Tuesday, July 21, 2020

A New Illustrated History of Taiwan

A New Illustrated History of Taiwan
by Wan-yao Chou, translated by Carole Plackitt and Tim Casey

Looking for a good, easy-to-read book to provide a general overview of Taiwanese history? 

This book is not a comprehensive history of Taiwan, nor does it pretend to be one. Powerful figures from Koxinga to Lee Teng-hui are mentioned only in passing, because Chou’s focus is instead on the ordinary people, and how their lives were shaped and impacted by historical events. 

And the book does a stellar job tracing the history of Taiwan’s people, from the Indigenous inhabitants up through colonization from Fujian and Guangdong in the 1600s and 1700s, to the effects of 20th century politics on Taiwan’s people.

Areas where I felt my knowledge needed beefing up and this book was informative included a concise summary of distinctions between Taiwan colonization from Quanzhou, Zhangzhou and Guangdong; good overviews of the two big rebellions against Japanese rule in Taiwan (the Chiaopanien [aka Tapani] rebellion of 1915 and the Wushe [aka Musha] rebellion of 1930); a survey of Taiwanese domestic home rule movements of the 1920s and 1930s; and a brief discussion of pro-democracy stirrings in the 1950s and 1960s.

Early on in the book, Chou writes “Sometimes one’s understanding of history increases if one stops using modern concepts” (p. 50). This is a great line which I wholeheartedly agree with. In the text, it refers to the fact that the close association between Taiwan and Penghu in fact got a relatively recent start; Penghu was closely tied to China’s Fujian Province for centuries before any Chinese government gave much thought to colonizing Taiwan. 

But of course, the idea that “sometimes one’s understanding of history increases if one stops using modern concepts” is a great lesson that should be hammered into the head of people around the world. For more on this general area, see my review of Sam Wineburg’s book Why Learn History (When It’s Already on your Phone) and what I wrote about thinking like a historian.
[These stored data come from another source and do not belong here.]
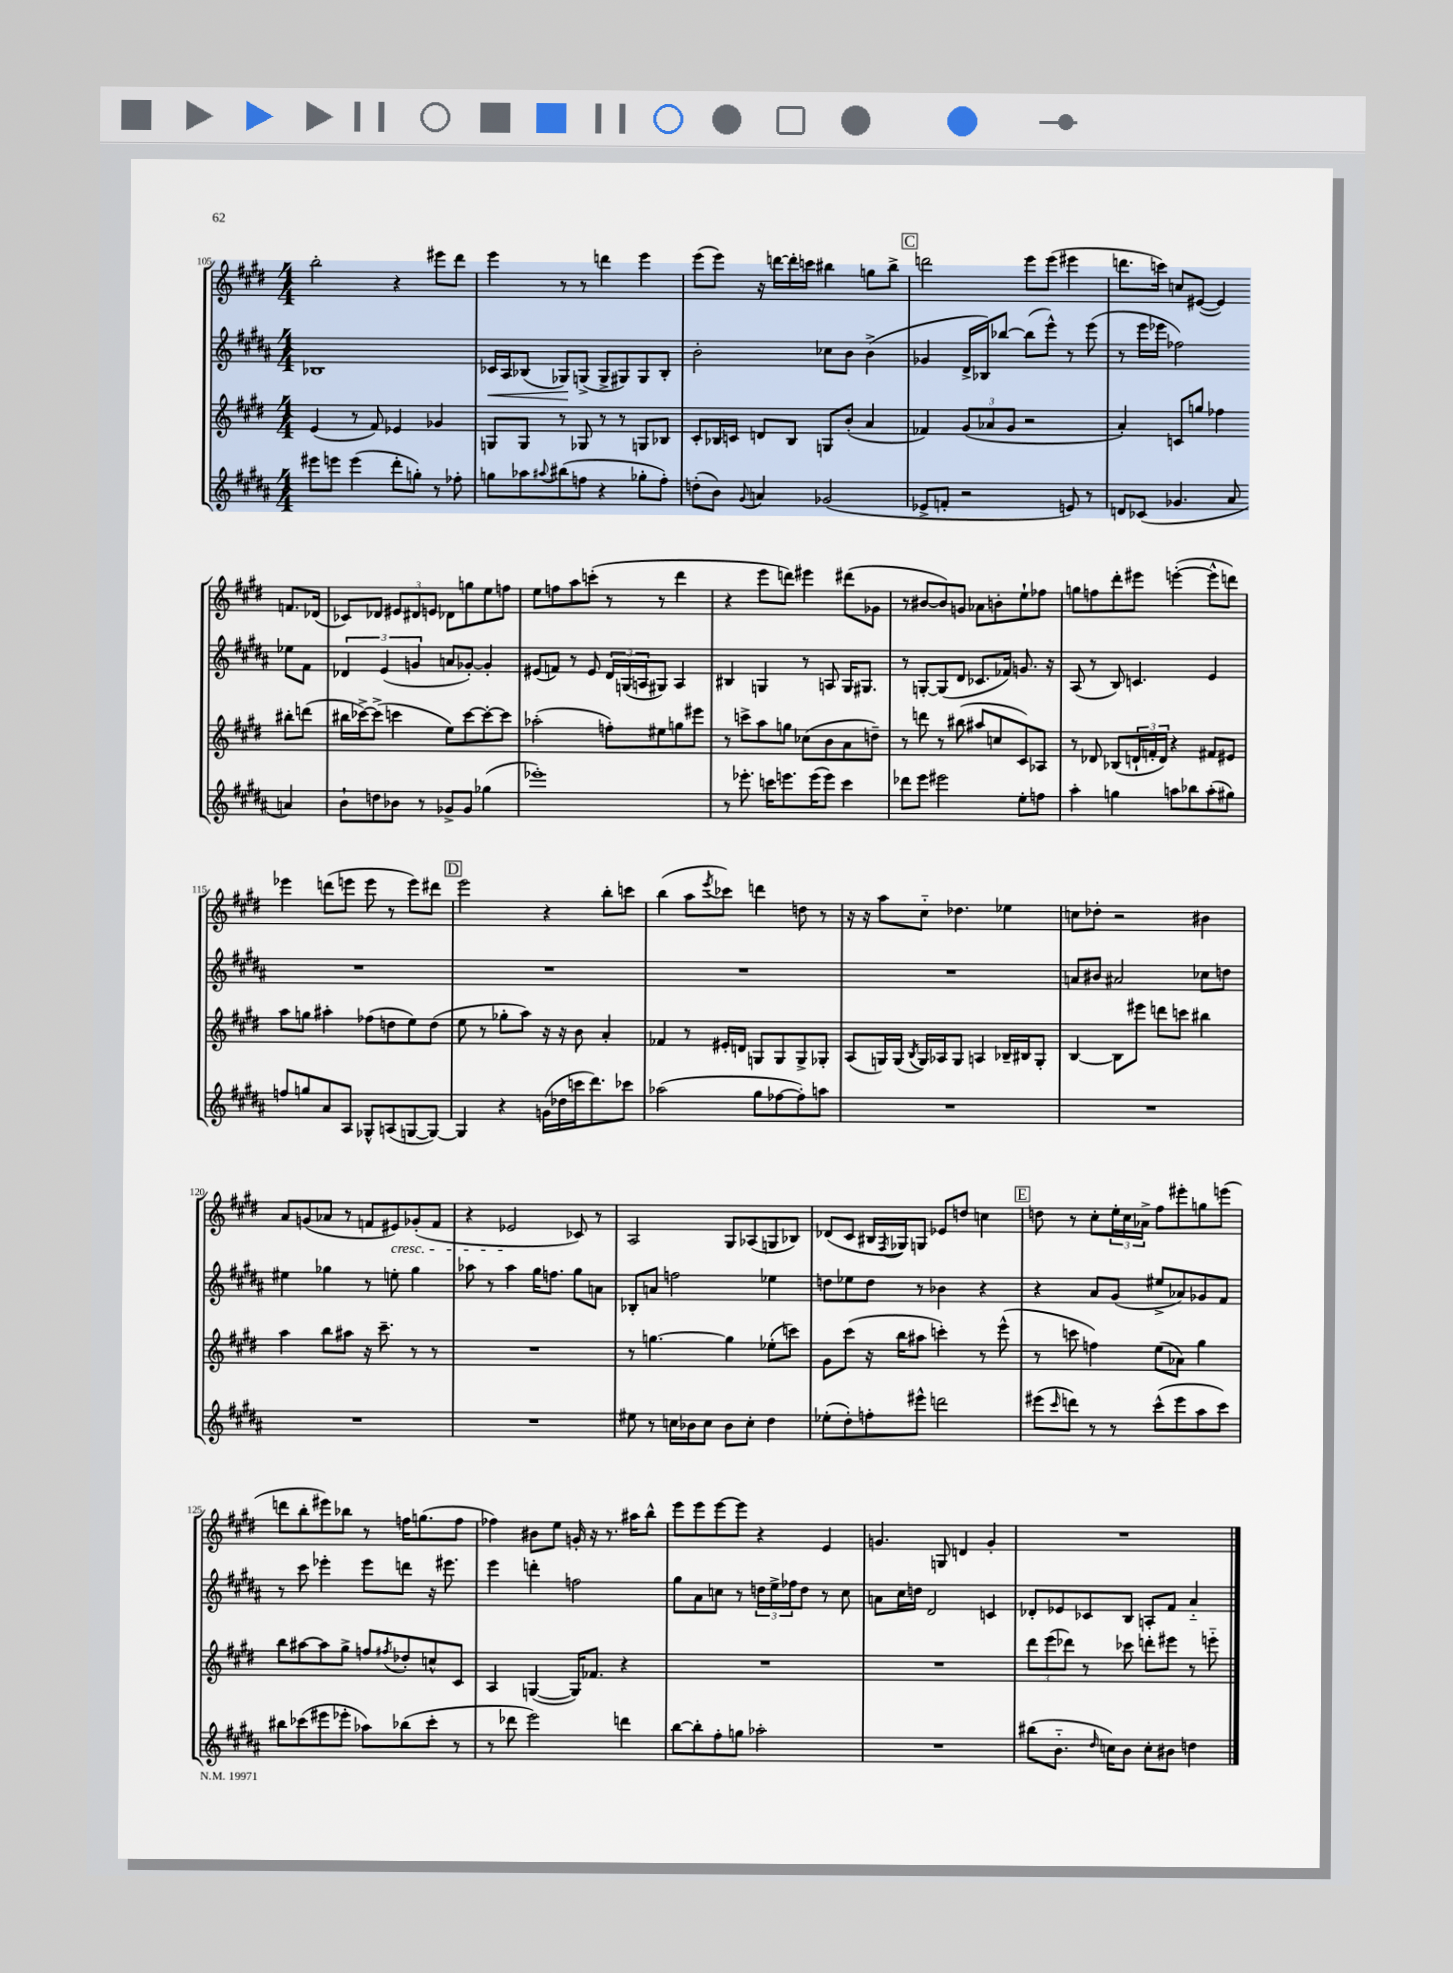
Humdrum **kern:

**kern	**kern	**kern	**kern
*staff4	*staff3	*staff2	*staff1
*clefG2	*clefG2	*clefG2	*clefG2
*k[f#c#g#d#a#]	*k[f#c#g#d#]	*k[f#c#g#d#a#]	*k[f#c#g#d#]
*M4/4	*M4/4	*M4/4	*M4/4
8eee#	(4e	1B-	2bb'
8eee	.	.	.
(4eee	8r	.	.
.	8f#)	.	.
8ddd#'	4e-	.	4r
8gg')	.	.	.
8r	4g-	.	8eee#
8ff-'	.	.	8ddd#
=	=	=	=
8gg	8G	16c-	4eee
.	.	16A#	.
8aa-	8G	(8B-	.
8qqaa#	.	.	.
(8bb#	8r	8G-)	8r
8ff	8G-	(8G^	8r
4r	8r	8G^	4ddd
.	8r	8G#)	.
8gg-'	8G	8G#	4eee
8ff')	8B-	8B-'	.
=	=	=	=
(8dd'	8c#'	2b'	(8eee
8b)	16B-	.	8eee)
.	16c	.	.
8qqg#	.	.	.
4a	8d	.	16r
.	.	.	[16ddd
.	8B-	.	16ddd']
.	.	.	16ccc
(2g-	8G	8cc-	4bb#
.	(8b'	8b	.
.	4a	(4b^	8gg
.	.	.	8bb#^
=	=	=	=
8e-^	4f-)	4g-	2ddd
8f'	.	.	.
2r	(12g#	16d#^	.
.	.	16B-)	.
.	12a-	.	.
.	.	[8bb-	.
.	12g#	.	.
.	2r	(8bb-]	8eee
.	.	8eee^^)	(8eee
8e)	.	8r	4eee#
8r	.	(8eee	.
=	=	=	=
8d	4a')	8r	8.ddd
(8c-	.	16eee	.
.	.	16eee-	16ccc)
4.g-	8c	2ff-)	8cc
.	8gg	.	([8e#
.	4ff-	.	4e#])
8a#	.	.	.
4a)	8bb#'	8ee-	8.f
.	(8ddd	8f#	.
.	.	.	(16d-
=	=	=	=
8b`	16bb#	6d-	8c-)
.	[16ccc-^)	.	.
8dd	(8ccc-^]	.	8d-
.	.	(6e	.
8b-	4ccc	.	12e#
.	.	6g	12d#
8r	.	.	.
.	.	.	12e
8g-^	8ee)	8a	8d-
8g-	[8ccc	[8g-')	8gg
(4gg-	8ccc'_	4g-']	8ee
.	8ccc]	.	8ff
=	=	=	=
1eee-')	(2aa-'	(8e#	8ee
.	.	8f)	8ff
.	.	8r	8aa
.	.	8e#	(8ccc'
.	8ff')	24d#	8r
.	.	(24G	.
.	.	24A	.
.	8ee#	8G#)	8r
.	8gg	4A	4ddd#
.	8eee#	.	.
=	=	=	=
8r	8r	4B#	4r
8.eee-'	8ccc^	.	.
.	8aa	4G	8eee
16ccc	.	.	.
8.eee	8gg	.	8ddd)
.	(8cc-	8r	4eee#
(16eee	.	.	.
8eee)	8b	8A	.
4ccc	8a	16G	(8ddd#
.	.	8.G#	.
.	8dd~)	.	8g-
=	=	=	=
8ddd-	8r	8r	8r
8eee	8ddd	[8G'	[8b#
2eee#	8r	(8G]	8b#])
.	(8bb#	8d#	8g
.	8aa#	8.c-	8a-
.	8cc	.	8b'
.	.	16f-)	.
8ee'	8c#)	8.g	8ee`
8ff	8A-	.	8ff-
.	.	16r	.
=	=	=	=
4aa#'	8r	(8A#	8gg
.	8d-	8r	8ff
4gg	(8B-	8B)	8ddd#'
.	24d`	4.c	8eee#
.	24f'	.	.
.	24d)	.	.
8aa	4r	.	([4eee'
8bb-	.	.	.
(8aa'	8f#	4e	8eee^^]
8gg#)	8e#	.	8ddd)
=	=	=	=
8ff	8aa	1r	4eee-
8gg	8gg	.	.
8a#	4aa#'	.	(8ddd
8A#	.	.	8eee
8G-^^	(8ff-	.	8eee
(8A	8dd	.	8r
[8G	8ee)	.	8eee)
8G_)	(8dd	.	8ddd#
=	=	=	=
4G]	8ee	1r	2eee
.	8r	.	.
4r	8gg-'	.	.
.	8aa)	.	.
(16g	16r	.	4r
16dd-	16r	.	.
16ccc	8b	.	.
8.ddd#)	.	.	.
.	4a'	.	8bb'
8ccc-	.	.	8ccc
=	=	=	=
(2aa-	4f-	1r	(4bb
.	8r	.	8aa
.	.	.	8qeee
.	16e#'	.	8ccc-)
.	16d	.	.
8gg#	8G	.	4ddd
[8ff-	8G	.	.
8ff-'])	8G^	.	8dd
8aa	8G-'	.	8r
=	=	=	=
1r	(8A	1r	16r
.	.	.	16r
.	16G)	.	8aa
.	(16G	.	.
.	8qB	.	.
.	16G)	.	8cc#'~
.	16A-	.	.
.	8G	.	4.dd-
.	4A	.	.
.	16B-~	.	4ee-
.	16B#	.	.
.	8G'	.	.
=	=	=	=
1r	[4B	8a	8cc
.	.	8b#	8dd-'
.	8B]	2a#	2r
.	8eee#	.	.
.	8ddd	.	.
.	8ccc	.	.
.	4bb#	8cc-	4b#
.	.	8dd	.
=	=	=	=
1r	4aa	4ee#	8a
.	.	.	(8g
.	8bb	4gg-	8a-
.	8aa#	.	8r
.	16r	8r	8f
.	8.ccc#~	.	.
.	.	8ee'	8e#)
.	8r	4gg-	(8g-'
.	8r	.	8f
=	=	=	=
1r	1r	8aa-	4r
.	.	8r	.
.	.	4aa-	2e-
.	.	16gg#	.
.	.	8.ff	.
.	.	8gg#	8c-)
.	.	8a	8r
=	=	=	=
8ee#	8r	8B-'	2A
8r	[4.gg	8a	.
16cc	.	2ff	.
16b-	.	.	.
8cc	.	.	.
8b-	4gg]	.	8G#
8cc'	.	.	(8A-
4dd#	(8ee-'	4ee-	8G
.	8ccc)	.	8B-)
=	=	=	=
(8ee-'	8g#	8dd	(8d-
8dd#')	(8ccc#	8ee-	8c#
8ff'	16r	8dd	16B#
.	.	.	8qF#
.	16bb	.	16G-)
8eee#^^	8aa#	8r	8G
2ddd	4ccc')	4b-	8e-
.	.	.	8dd
.	8r	4r	4cc
.	(8eee^^	.	.
=	=	=	=
(8eee#	8r	4r	8dd
16qqccc#	.	.	.
8ddd)	8ccc	.	8r
8r	4ff)	8a#	8cc#'
8r	.	(8g#	24ee'
.	.	.	24cc#
.	.	.	24a-^
(8ccc#^^	(8ee	8ee#^	8ff#
8eee#	8a-)	8a-)	8eee#'
8aa#	4gg#	8g-	8gg
8ccc#)	.	8f#	(8eee
=	=	=	=
8bb#	8bb	8r	8ddd
(8ccc-	[8aa#	8ccc#	8bb'
8eee#	8aa#]	4eee-'	8eee#)
8eee-'	8gg#^	.	8bb-
8aa-)	8ff	8eee-	8r
.	8qff#	.	.
(8bb-	8dd-'	8ddd	16ff
.	.	.	(8.gg
8ccc-'	8cc^^	16r	.
.	.	8.eee#	.
8r	8c#	.	8ff
=	=	=	=
8r	4A	4eee	4ff-)
8ddd-	.	.	.
2eee)	([4G	4ddd'	8b#
.	.	.	8ee
.	16G])	2ff	16g'
.	8.f-	.	16r
.	.	.	8.r
4ddd	4r	.	.
.	.	.	16aa#
.	.	.	8bb^^
=	=	=	=
[8bb	1r	8gg#	8eee
8bb']	.	8a#	8eee
8ff#'	.	8cc	[8eee
8gg	.	8r	8eee]
2aa-'	.	24dd	4r
.	.	24ee^	.
.	.	24ff-	.
.	.	8dd	.
.	.	8r	4e
.	.	8cc	.
=	=	=	=
1r	1r	8a	4.g
.	.	16cc#	.
.	.	16dd	.
.	.	2d#	.
.	.	.	8G
.	.	.	4d
.	.	4c	4g'
=	=	=	=
(8bb#	12ddd#	8d-'	1r
.	(12eee	.	.
8.b'~	.	8e-	.
.	12ddd-)	.	.
.	8r	8c-	.
16qqdd#	.	.	.
16cc)	.	.	.
8b	8ccc-	8B	.
8cc'	8ddd'	8A'	.
8b#	8eee#	8f#	.
4dd	8r	4a#'~	.
.	8eee'~	.	.
==	==	==	==
*-	*-	*-	*-
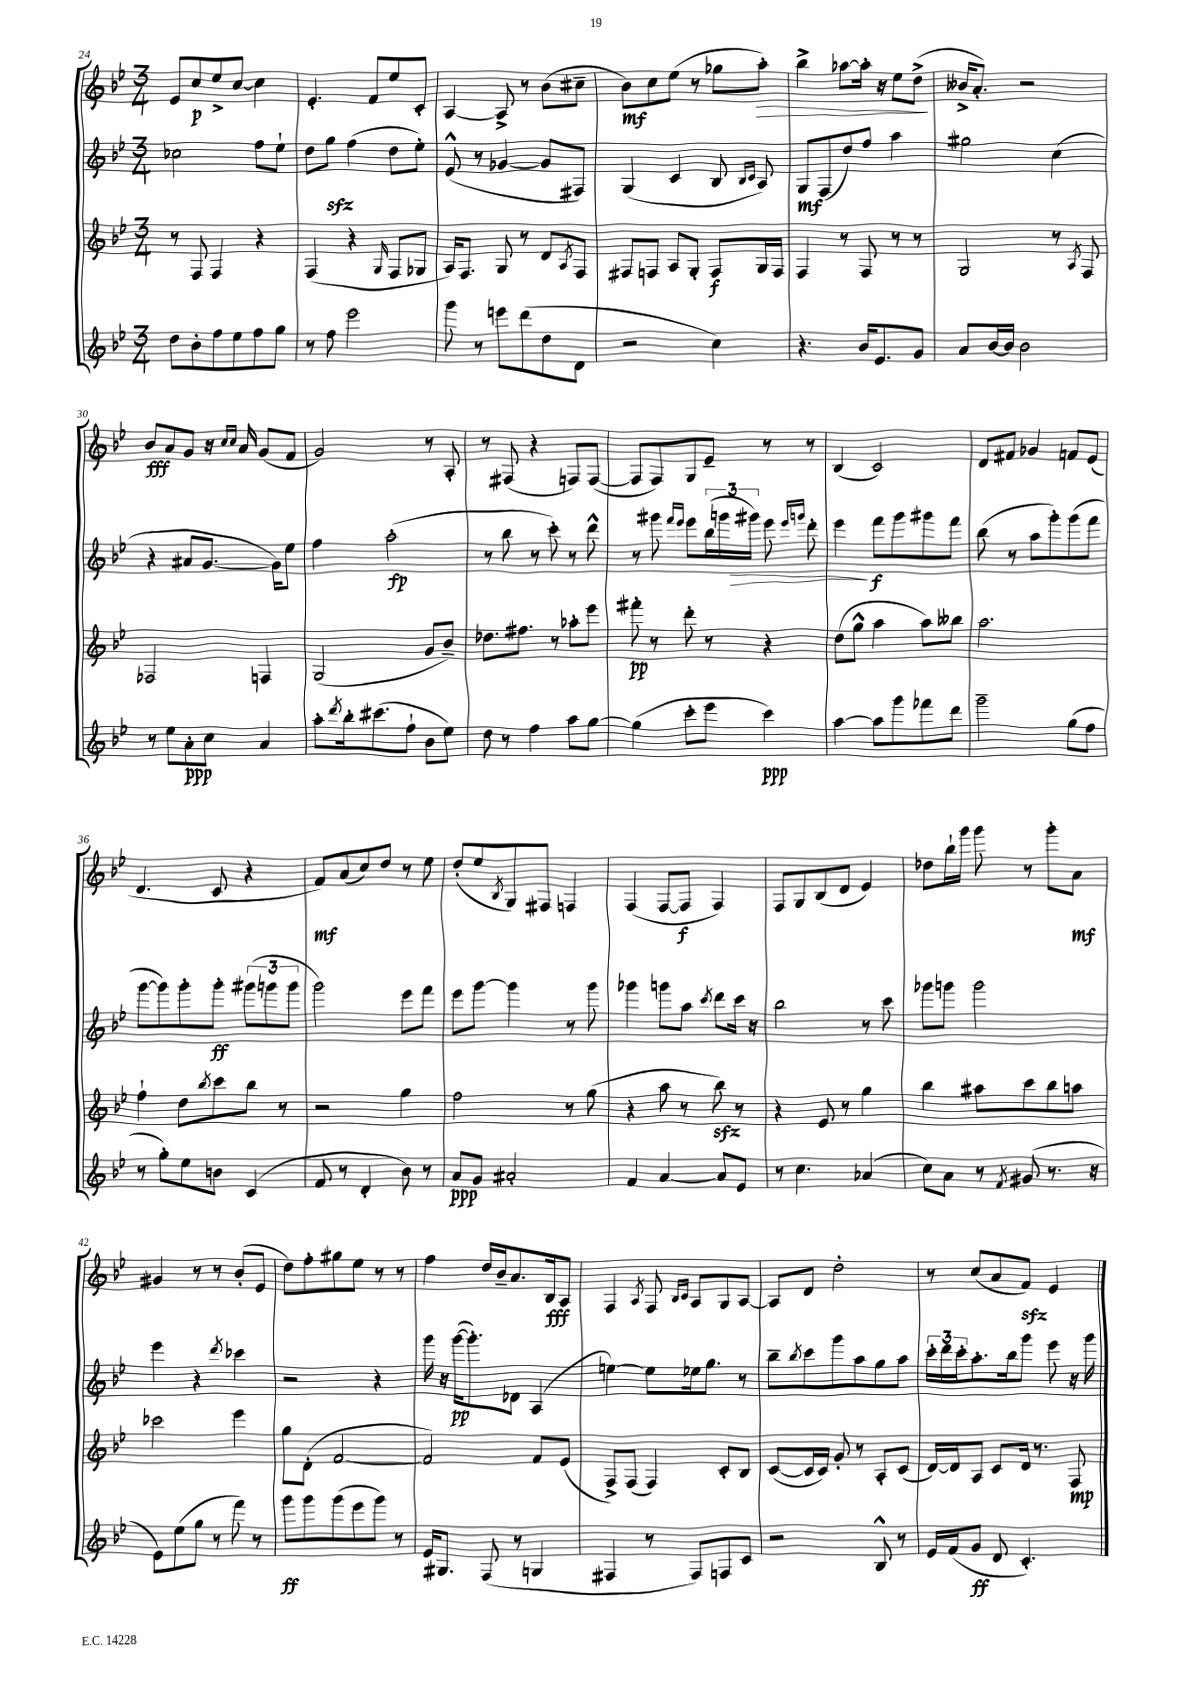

The book’s title highlights the fact that this is an illustrated history of Taiwan, and the illustrations are the main feature of the book.

The illustrations highlight and shape key moments in Taiwan’s history. I looked and couldn't find most of them online, but some of the ones that I will specifically remember include:

A group of young Taiwanese musicians at an outdoor pavilion in Kaohsiung in 1934. They’re all smiling, joyful even -- many are laughing. Among them are Koh Bunya, a singer and composer who would eventually live in post-1949 China and face persecution during the Cultural Revolution. I wonder if the other men and women would have similarly complicated life stories. (p. 247)

A linguistically fascinating 1944 photo of a sign saying to 常用國語. Nowadays in Taiwan, 國語, which literally means “national language”, refers to Mandarin. But in 1944 Taiwan 國語 would have meant Japanese -- the pronunciation is different, but “national language” is written the same way in the two languages. So this sign extorted Taiwanese to speak Japanese, using exactly the same written word for Japanese that nowadays means Mandarin! (p. 273)

A striking image from an Atayal village in 1950. Chiang Kai-shek, dressed in a fedora and black cape, making an inspection tour. His son is a few steps behind him in military fatigues. Among Chiang’s retinue is Atayal leader Losin Watan, easily recognized in a dark suit, who would be executed along with five other Indigenous leaders four years later. (p. 338)

1 comment:

J said...

There was an interesting bio of Losin Watan going around Taiwanese Facebook in May. Basically his big cause- which got him executed- was the return of Aboriginal land in Sanxia, which was taken by the Japanese when they forced the Atayal (then led by his father) to retreat to Jiaobanshan, then inherited by the KMT, and who knows who owns it now. I think there were Aboriginal squatters trying to reclaim it around 10 years ago.